Wejście do kościoła - z kim i jak?
napisał/a:
Misia7
2009-07-31 14:16
Możliwe, ale ludzie raczej się podporządkują. Przecież nikt nie będzie się kłócił z księdzem. Choć na pewnoe zdarzają się tacy odważni, którzy powiedzą "nie".
Ja dwóch. I to jest straszne.
Też bym tak zrobiła. Nawet jeżeli to tradycja z zachodu to coś w tym złego? Przecież to w żaden sposó nie godzi w religię, ani nie umniejsza powagi dnia ślubu. Nie rozumiem o co tym księżą chodzi.
napisał/a:
białadama
2009-08-11 18:11
Ja szczerze powiedziawszy jeszcze nie wiem,czy tato będzie mnie prowadził pod ołtarz,czy ja wraz z przyszłym małżonkiem.Skłaniam się chyba ku drugiej opcjii. :)
napisał/a:
~gość
2009-08-11 18:16
ja mam identyczne przemyślenia jak Chromowana :)

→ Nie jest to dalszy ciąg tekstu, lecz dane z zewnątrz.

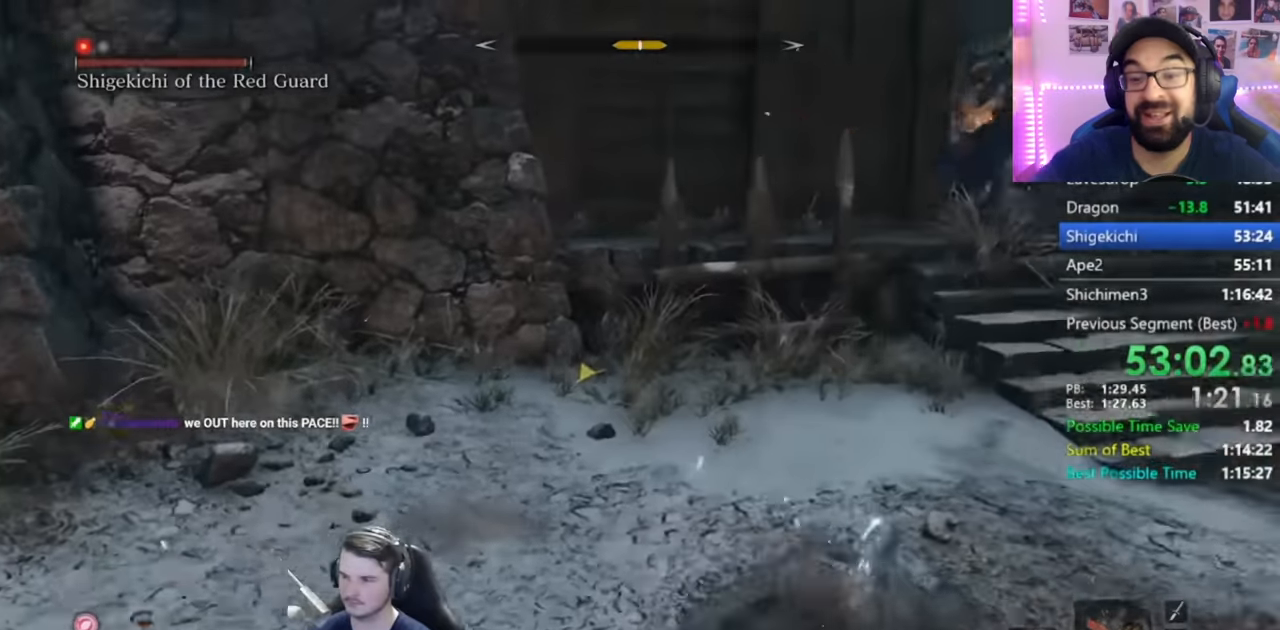
{"buttons": [], "left_stick": "center", "right_stick": "center", "events": [[150, "B", "up"], [150, "R3", "down"], [251, "R3", "up"], [467, "left_stick", "center"]]}
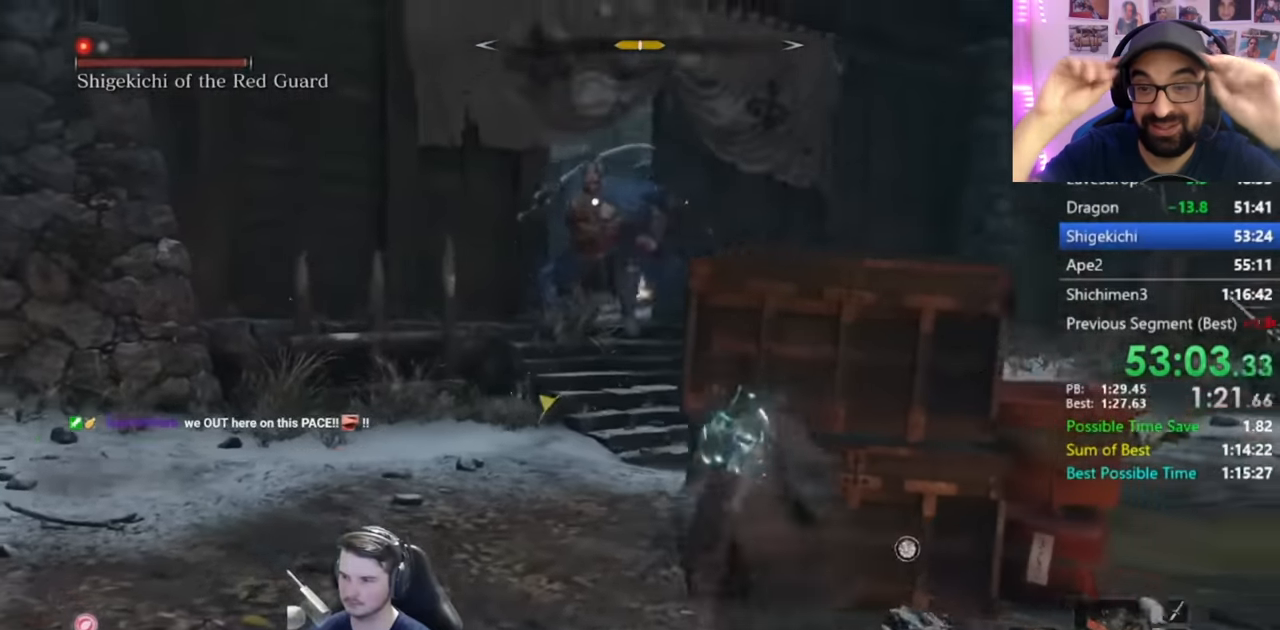
{"buttons": [], "left_stick": "down", "right_stick": "center", "events": [[117, "left_stick", "down"]]}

ale mój chce żeby mnie tata wprowadzał :) i tak się nie zgodzę :D
ale mój chce żeby mnie tata wprowadzał :) i tak się nie zgodzę :D
napisał/a:
timona86
2009-08-11 18:19
ja też
napisał/a:
~gość
2009-08-11 19:31
A ja zawsze marzylam zeby mnie tatus prowadzil do oltarza Juz nawet mu powiedzialam i wiem ze sie stresuje i moge miec problemy z ksiedzem u nas.... Tylko ostatnio mysle zeby isc z PM do oltarza i nie wiem.... Ale raczej tak na 98% z tata
napisał/a:
Miya
2009-08-11 20:03
U mnie na pewno będzie mnie ojciec prowadził. :) To będzie bardzo miłe przeżycie dla mnie i dla niego też. Nie mogłabym zrobić mu tego, żeby własnej jedynej córeczki nie odprowadził na nową drogę życia. :D
napisał/a:
kitty1
2009-08-11 23:45
Już po ślubie mogę się wypowiedzieć na ten temat. Śmieszyło mnie to, że ksiądz może zabronić, żeby tata prowadził pannę młodą do ołtarza. W piątek przed ślubem, kiedy omawialiśmy z księdzem przebieg mszy, ksiądz powiedział nam, że tata nie może mnie prowadzić do ślubu A wytłumaczenie było takie, że w jego kościele nie ma takiej tradycji i że wchodzimy do kościoła w procesji z księdzem i swiadkami, noramlnie szok Tata oczywiście się zmartwił, bo się nastawił, ale nic z tego nie wyszło I co w takiej sytuacji można zrobić? Ręce opadają...
napisał/a:
Miya
2009-08-11 23:49
_Kitty_, ja bym powiedziała, że tak ma być i koniec i że powinien poinformować nas o tym wcześniej. A potem zrobiłabym niewinną bardzo zatroskaną minkę, że nie mogę zrobić tego tatusiowi i że on tak bardzo chciał itd. A jak by to nie pomagało, to zaczęłabym szlochać a potem "zemdlała" w ramiona mojego N. ;) Mam chore serce i czasem jak się zdenerwuje to mdleje właśnie, więc byłoby to wiarygodne. Ogólnie to ksiądz bardzo nie fajnie się zachował. Ale powiedz dlaczego wcześniej wszystkiego nie omówiliście dużo wcześniej?
napisał/a:
kitty1
2009-08-12 00:00
Miya, nie omówiliśmy wcześniej, bo przy spisywaniu protokołu 1,5 miesiąca przed ksiądz powiedział nam, że szczegóły ceremonii omówimy w piątek przed ślubem. Wybrane czytania, psalm i modlitwę wiernych też dawaliśmy do zatwierdzenia w piątek i nie było z tym problemów. Tylko z tym wejściem do kościóła
napisał/a:
Miya
2009-08-12 00:10
_Kitty_, absolutnie bym się nie zgodziła na taki układ. Przynajmniej na 3 jak nie więcej miesięcy wcześniej musze wiedzieć na czym stoje bo jak nie będzie tak jak chce to zmieniam kościół. A ty mogłaś wykorzystać jakąś kobiecą sztuczke, jesteś kobietą i to w dodatku PM na dzień przed ślubem dużo by ci uszło na sucho. ;)
napisał/a:
~gość
2009-08-12 08:36
_Kitty_, ojjj szkoda, że nie wyszło :) ale faktycznie mogłaś trochę zawalczyć ;)
napisał/a:
Misia7
2009-08-12 08:40
_Kitty_, To rzeczywiście ksiądz się nie fajnie zachował.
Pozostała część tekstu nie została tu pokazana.